Assassin's Creed is very much a sandbox-style game, and true to form, you only experience its narrative when you actively seek it out. Most of the time, you'll be meandering around its majestic play spaces, in the process of homing in on an assassination target, and getting into (or working yourself out of) trouble as a side-effect. The grand irony here is that
Assassin's Creed doesn't do the sandbox thing all that well. Without any real side-quests to speak of, there really isn't much to do outside of the legwork that enables you to actually track down your targets. You will quite often stumble upon a citizen that's being harassed by guards, but those isolated rescues are about as far as it goes. Though it is technically a sandbox game,
Assassin's Creed focuses quite squarely on directed content.
The not exactly scale, but still damned impressive, model of the Holy Land
does beg to be explored, however, and luckily, the critical path's course ensures that you'll take in all the marvelous sights. The three major cities in the game -- Acre, Damascus, and Jerusalem -- have been realized to an awe-inspiring degree; their representations affirm the undoubtedly staggering amount of research and vision that enabled their creation, and they're hands down one of the most moving things I've ever seen in a videogame. The designers seem to be hip to this; one of the key gameplay tropes involves scaling the tallest structures in the environments in order to reveal the mission objectives scattered throughout the cities. In the course of doing this, you'll traverse the busy streets and heavily-guarded rooftops before arriving at your destination -- which provides a stunning bird's-eye view of your vicinity. Say what you will about the game's paint-by-numbers structure,
Assassin's Creed certainly knows how to play to its strengths. While the game looks uniformly brilliant, the frame rate does dip a tad more frequently on the PlayStation 3 than in the Xbox 360 version, but it's hardly an issue.

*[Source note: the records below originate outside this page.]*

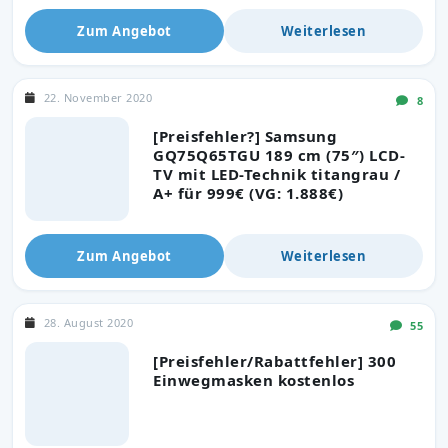
Zum Angebot
Weiterlesen
22. November 2020
8
[Preisfehler?] Samsung
GQ75Q65TGU 189 cm (75″) LCD-
TV mit LED-Technik titangrau /
A+ für 999€ (VG: 1.888€)
Zum Angebot
Weiterlesen
28. August 2020
55
[Preisfehler/Rabattfehler] 300
Einwegmasken kostenlos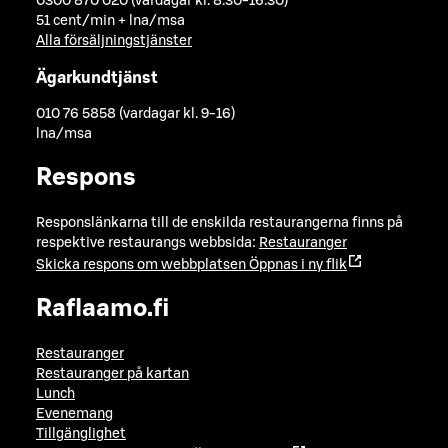
0300 870 020 (vardagar kl. 8.30-16.30)
51 cent/min + lna/msa
Alla försäljningstjänster
Ägarkundtjänst
010 76 5858 (vardagar kl. 9-16)
lna/msa
Respons
Responslänkarna till de enskilda restaurangerna finns på
respektive restaurangs webbsida:
Restauranger
Skicka respons om webbplatsen
Öppnas i ny flik
Raflaamo.fi
Restauranger
Restauranger på kartan
Lunch
Evenemang
Tillgänglighet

At the risk of understating the character's athletic dynamism, Altaïr has a third-degree black belt in freestyle running. Despite how dense or impossibly tall the environments in which he finds himself may be, he unquestioningly proves their master. The game's controls are remarkably intuitive; the apparatus is completely in service of the interactive and visual experience here. Things never feel like they're on cruise control -- you have to be mindful of where you're "aiming" yourself, for lack of a better description -- but you'll never find yourself stumbling over what button to press. Whether you're scaling a wall, tightrope-walking on a narrow beam, or bounding from flagpole to flagpole, the game lets you feel like you're always in control without compromising the nagging awareness of your precarious situation. It's a wonderful balance.